Супрематисты, бессюжетники — рыцари черных квадратов и геометрических сочетаний ровно закрашенных плоскостей, отрицающие начисто какое бы то ни было идеологическое содержание искусства, обломки крушения времен тех «славных плаваний», когда при помощи Наркомпроса (в годы военного коммунизма) футуризм и формализм самозванно пытались занять «вакантное место» пролетарского искусства… до организованного возмущения этим фактом широкой пролетарской общественности (по линии живописного руководства активизированы были в этот период Штеренберг, Пунин и др.). Лидеры остатков этого направления — Малевич, Клюн, Суетин[84]

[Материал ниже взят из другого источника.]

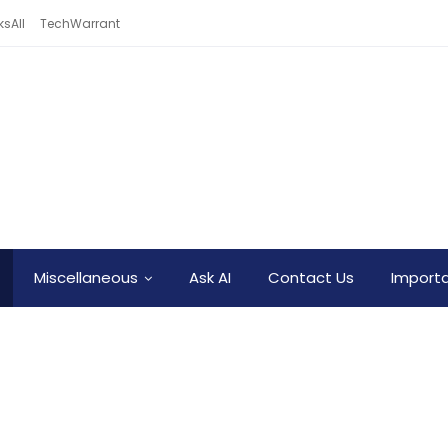
sAll
TechWarrant
Miscellaneous
Ask AI
Contact Us
Importa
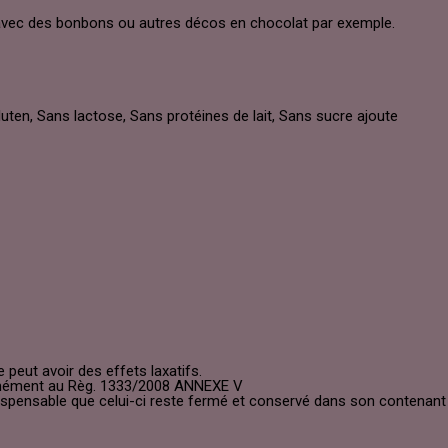
, avec des bonbons ou autres décos en chocolat par exemple.
uten, Sans lactose, Sans protéines de lait, Sans sucre ajoute
eut avoir des effets laxatifs.
rmément au Règ. 1333/2008 ANNEXE V
dispensable que celui-ci reste fermé et conservé dans son contenant 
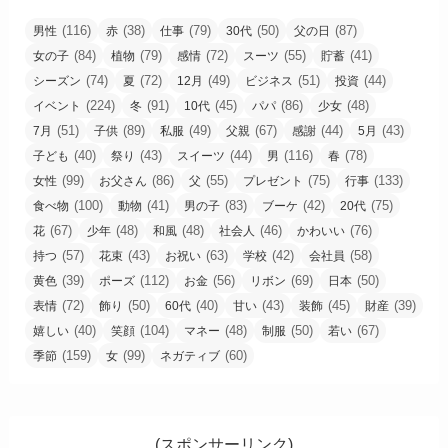
(116)
(38)
(79)
(50)
(87)
男性
赤
仕事
30代
父の日
(84)
(79)
(72)
(55)
(41)
女の子
植物
感情
スーツ
貯蓄
(74)
(72)
(49)
(51)
(44)
シーズン
夏
12月
ビジネス
投資
(224)
(91)
(45)
(86)
(48)
イベント
冬
10代
パパ
少女
(51)
(89)
(49)
(67)
(44)
(43)
7月
子供
私服
父親
感謝
5月
(40)
(43)
(44)
(116)
(78)
子ども
祭り
スイーツ
男
春
(99)
(86)
(55)
(75)
(133)
女性
お父さん
父
プレゼント
行事
(100)
(41)
(83)
(42)
(75)
食べ物
動物
男の子
ブーケ
20代
(67)
(48)
(48)
(46)
(76)
花
少年
和風
社会人
かわいい
(57)
(43)
(63)
(42)
(58)
持つ
花束
お祝い
学校
会社員
(39)
(112)
(56)
(69)
(50)
黄色
ポーズ
お金
リボン
日本
(72)
(50)
(40)
(43)
(45)
(39)
表情
飾り
60代
甘い
装飾
財産
(40)
(104)
(48)
(50)
(67)
嬉しい
笑顔
マネー
制服
若い
(159)
(99)
(60)
季節
女
ネガティブ
(スポンサーリンク)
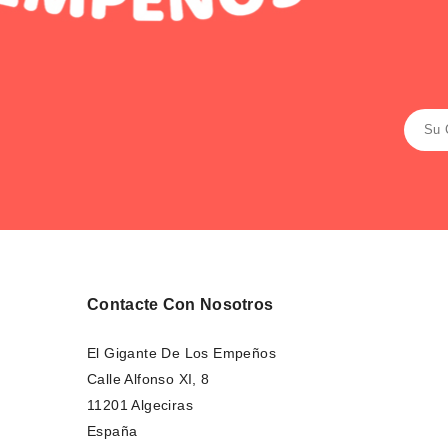
Contacte Con Nosotros
El Gigante De Los Empeños
Calle Alfonso XI, 8
11201 Algeciras
España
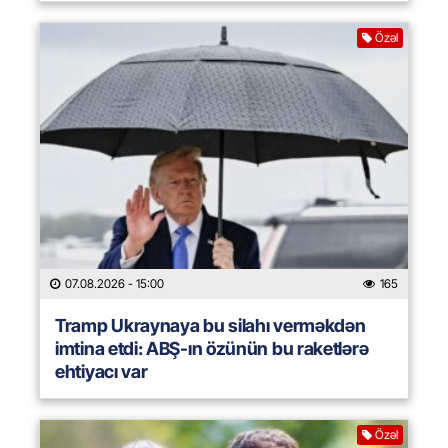
Özəl
07.08.2026
- 15:00
165
Tramp Ukraynaya bu silahı verməkdən
imtina etdi: ABŞ-ın özünün bu raketlərə
ehtiyacı var
Özəl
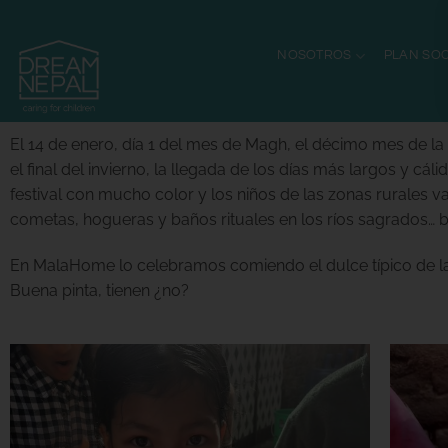
NOSOTROS
PLAN SOC
El 14 de enero, día 1 del mes de Magh, el décimo mes de la 
el final del invierno, la llegada de los días más largos y cál
festival con mucho color y los niños de las zonas rurales v
cometas, hogueras y baños rituales en los ríos sagrados… 
En MalaHome lo celebramos comiendo el dulce típico de la fi
Buena pinta, tienen ¿no?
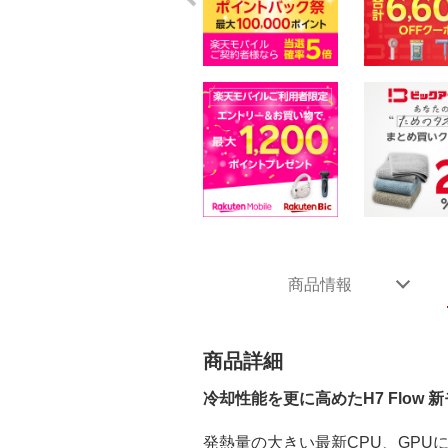
商品情報
商品詳細
冷却性能を更に高めたH7 Flow 
発熱量の大きい最新CPU、GP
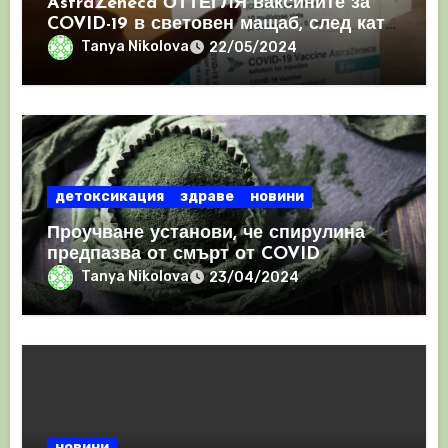
AstraZeneca ОТТЕГЛЯ ваксините за
COVID-19 в световен мащаб, след като
призна, че те причиняват КРЪВНИ
Tanya Nikolova
22/05/2024
съсиреци
детоксикация
здраве
новини
Проучване установи, че спирулина
предпазва от смърт от COVID
Tanya Nikolova
23/04/2024
новини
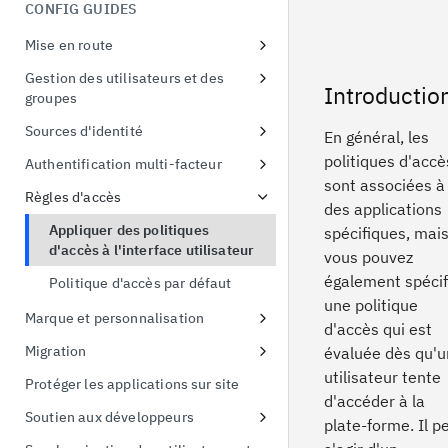
menaces liées à l'identité
CONFIG GUIDES
Démonstration de la preuve de
possession
Mise en route
Echange de jetons
S'inscrire à un essai gratuit
Gestion des utilisateurs et des
Introductio
groupes
Premier accès à l'instance d'essai
Configurer les politiques de mot
Sources d'identité
Connecter un exemple
En général, les
de passe
d'application
Utiliser les fournisseurs sociaux
politiques d'accè
Authentification multi-facteur
sont associées à
Connexion à Active Directory
Liaison d'identité
Inscription en ligne à l'AMF
Règles d'accès
des applications
Connexion à Active Directory
Protéger Linux OS avec MFA
Appliquer des politiques
spécifiques, mai
d'accès à l'interface utilisateur
Activer l'AMF pour les
vous pouvez
applications
également spécif
Politique d'accès par défaut
une politique
Marque et personnalisation
d'accès qui est
Gestion des thèmes
Migration
évaluée dès qu'u
Remplacement de la feuille de
Migration des utilisateurs
utilisateur tente
Protéger les applications sur site
style
Importation CSV
d'accéder à la
Soutien aux développeurs
plate-forme. Il p
Gestion des modèles
Ajouter un portail pour les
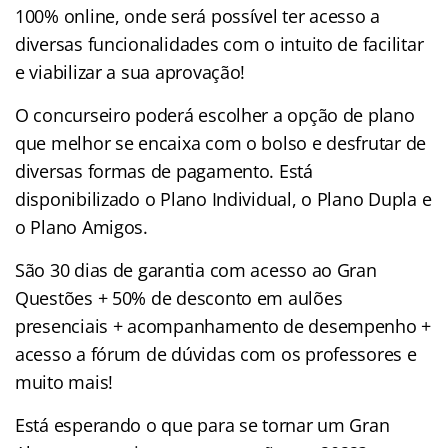
100% online, onde será possível ter acesso a
diversas funcionalidades com o intuito de facilitar
e viabilizar a sua aprovação!
O concurseiro poderá escolher a opção de plano
que melhor se encaixa com o bolso e desfrutar de
diversas formas de pagamento. Está
disponibilizado o Plano Individual, o Plano Dupla e
o Plano Amigos.
São 30 dias de garantia com acesso ao Gran
Questões + 50% de desconto em aulões
presenciais + acompanhamento de desempenho +
acesso a fórum de dúvidas com os professores e
muito mais!
Está esperando o que para se tornar um Gran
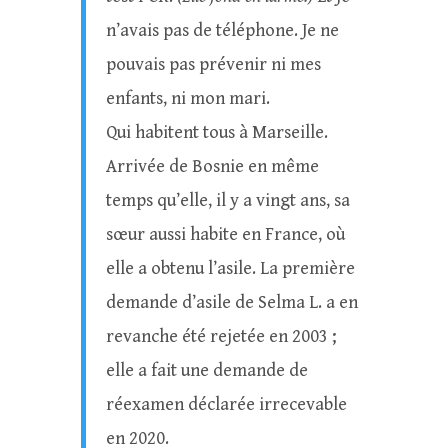
n’avais pas de téléphone. Je ne
pouvais pas prévenir ni mes
enfants, ni mon mari.
Qui habitent tous à Marseille.
Arrivée de Bosnie en même
temps qu’elle, il y a vingt ans, sa
sœur aussi habite en France, où
elle a obtenu l’asile. La première
demande d’asile de Selma L. a en
revanche été rejetée en 2003 ;
elle a fait une demande de
réexamen déclarée irrecevable
en 2020.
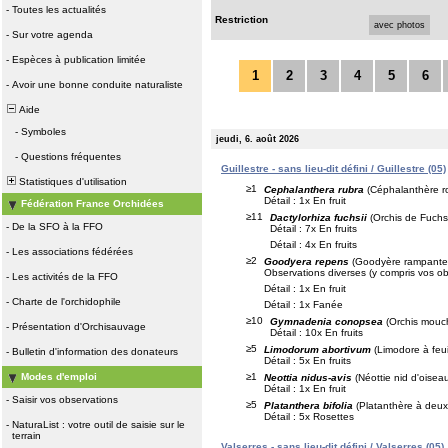
-
Toutes les actualités
Restriction
avec photos
-
Sur votre agenda
-
Espèces à publication limitée
1
2
3
4
5
6
-
Avoir une bonne conduite naturaliste
Aide
-
Symboles
jeudi, 6. août 2026
-
Questions fréquentes
Guillestre - sans lieu-dit défini / Guillestre (05)
Statistiques d'utilisation
≥1
Cephalanthera rubra
(Céphalanthère r
Détail : 1x En fruit
Fédération France Orchidées
≥11
Dactylorhiza fuchsii
(Orchis de Fuchs
-
De la SFO à la FFO
Détail : 7x En fruits
Détail : 4x En fruits
-
Les associations fédérées
≥2
Goodyera repens
(Goodyère rampante
Observations diverses (y compris vos ob
-
Les activités de la FFO
Détail : 1x En fruit
-
Charte de l'orchidophile
Détail : 1x Fanée
≥10
Gymnadenia conopsea
(Orchis mouc
-
Présentation d'Orchisauvage
Détail : 10x En fruits
≥5
Limodorum abortivum
(Limodore à feui
-
Bulletin d'information des donateurs
Détail : 5x En fruits
≥1
Modes d'emploi
Neottia nidus-avis
(Néottie nid d'oisea
Détail : 1x En fruit
-
Saisir vos observations
≥5
Platanthera bifolia
(Platanthère à deux 
Détail : 5x Rosettes
-
NaturaList : votre outil de saisie sur le
terrain
Valserres - sans lieu-dit défini / Valserres (05)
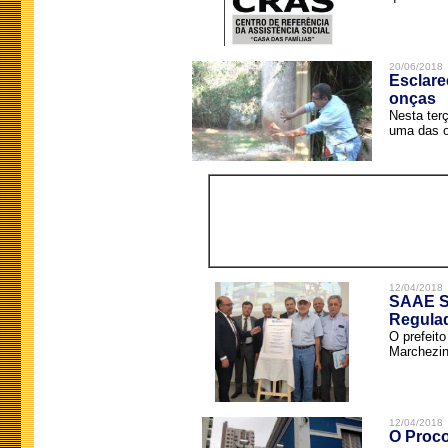
20/06/2018
Esclare
onças
Nesta terç
uma das o
12/04/2018
SAAE Sã
Regula
O prefeit
Marchezin
12/04/2018
O Proco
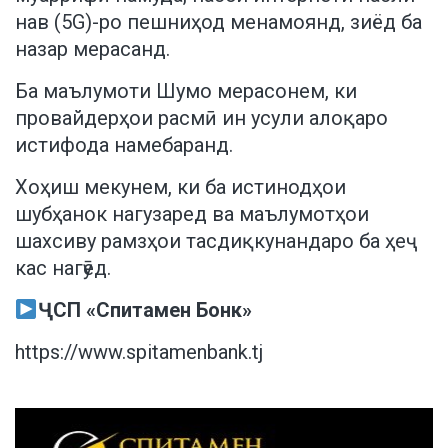
нав (5G)-ро пешниҳод менамоянд, зиёд ба
назар мерасанд.
Ба маълумоти Шумо мерасонем, ки
провайдерҳои расмӣ ин усули алоқаро
истифода намебаранд.
Хоҳиш мекунем, ки ба истинодҳои
шубҳанок нагузаред ва маълумотҳои
шахсиву рамзҳои тасдиқкунандаро ба ҳеҷ
кас нагӯед.
ҶСП «Спитамен Бонк»
https://www.spitamenbank.tj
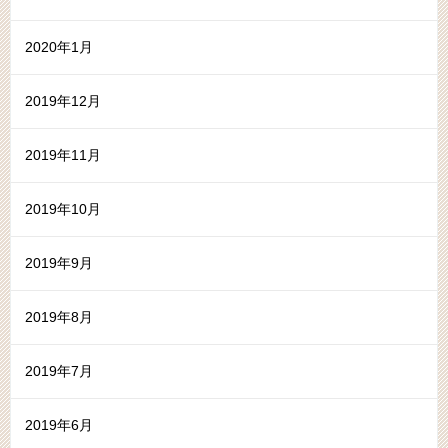
2020年1月
2019年12月
2019年11月
2019年10月
2019年9月
2019年8月
2019年7月
2019年6月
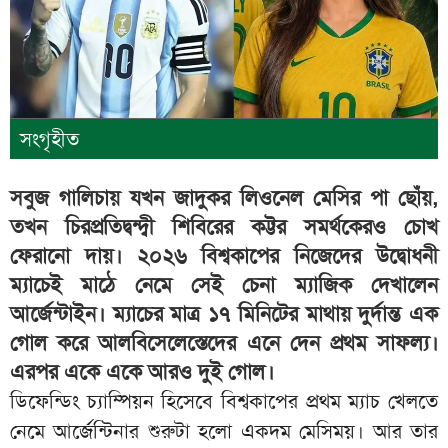
সংগৃহীত
সবুজ গালিচায় যখন জাদুকর লিওনেল মেসির পা ছোঁয়,
তখন চিরপ্রতিদ্বন্দ্বী শিবিরের কট্টর সমর্থকেরও চোখ
ফেরানো দায়। ২০২৬ বিশ্বকাপের নিজেদের উদ্বোধনী
ম্যাচেই মাঠে নেমে সেই চেনা ম্যাজিক দেখালেন
আর্জেন্টাইন। ম্যাচের মাত্র ১৭ মিনিটের মাথায় দুর্দান্ত এক
গোল করে আলবিসেলেস্তেদের এনে দেন প্রথম সাফল্য।
এরপর একে একে আরও দুই গোল।
ডিফেন্ডিং চ্যাম্পিয়ন হিসেবে বিশ্বকাপের প্রথম ম্যাচ খেলতে
নেমে আর্জেন্টিনার শুরুটা হলো একদম মেসিময়। আর তার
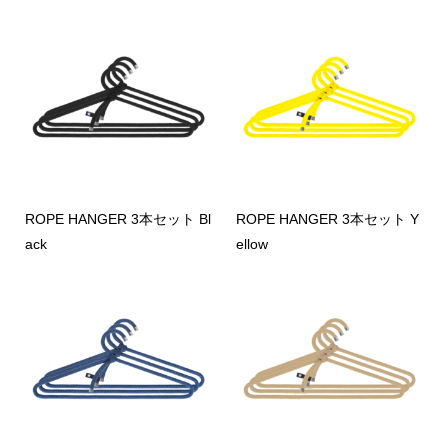
ROPE HANGER 3本セット Bl
ROPE HANGER 3本セット Y
ack
ellow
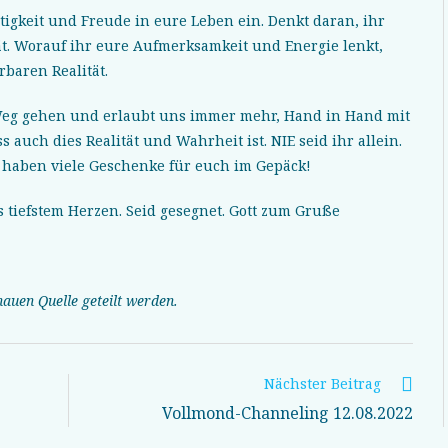
gkeit und Freude in eure Leben ein. Denkt daran, ihr
ät. Worauf ihr eure Aufmerksamkeit und Energie lenkt,
rbaren Realität.
Weg gehen und erlaubt uns immer mehr, Hand in Hand mit
 auch dies Realität und Wahrheit ist. NIE seid ihr allein.
haben viele Geschenke für euch im Gepäck!
 tiefstem Herzen. Seid gesegnet. Gott zum Gruße
auen Quelle geteilt werden.
Nächster Beitrag
Vollmond-Channeling 12.08.2022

.Забавно и грустно читать эти инвективы в наше время, когда крупнейшие музеи мира соревнуются друг с другом, почитая за честь выставлять в своих стенах «обломки крушения» «дегенеративного», как писал доктор Геббельс, искусства. А торговцы и коллекционеры платят миллионы за сомнительные «почеркушки» и явные подделки.
Для легкомысленных женщин с супрематическими сумочками и колечками на тонких дворянских пальцах в этой боевой периодике просто не было места. Их могли, даже не заметив, только раздавить колесами идеологической машины и превратить в лагерную пыль. От эстетического несоответствия до политической чуждости и классовой враждебности расстояние было меньше одного робкого шага.
Вместе с тем архивные данные не во всем совпадают с официальной прессой. В 1936 году еще находилось место для «Общегородской дискуссии» (или ее имитации) на тему о формализме и натурализме в искусстве[85]
. Горком ИЗО выделил для участия в ней аж тридцать пять человек, включая Эвенбах, Кибрика, Дормидонтова, Курдова и прочих, но наших близких знакомых среди ее участников найти не удается. Их к таким важным мероприятиям и близко не подпускали. А кроме того, было ли им что сказать? Возможно, они и мыслили цветами и образами, сумочками и воротничками, бретельками и вытачками, а не вербальными конструкциями, трижды процеженными сквозь мелкое идеологическое сито.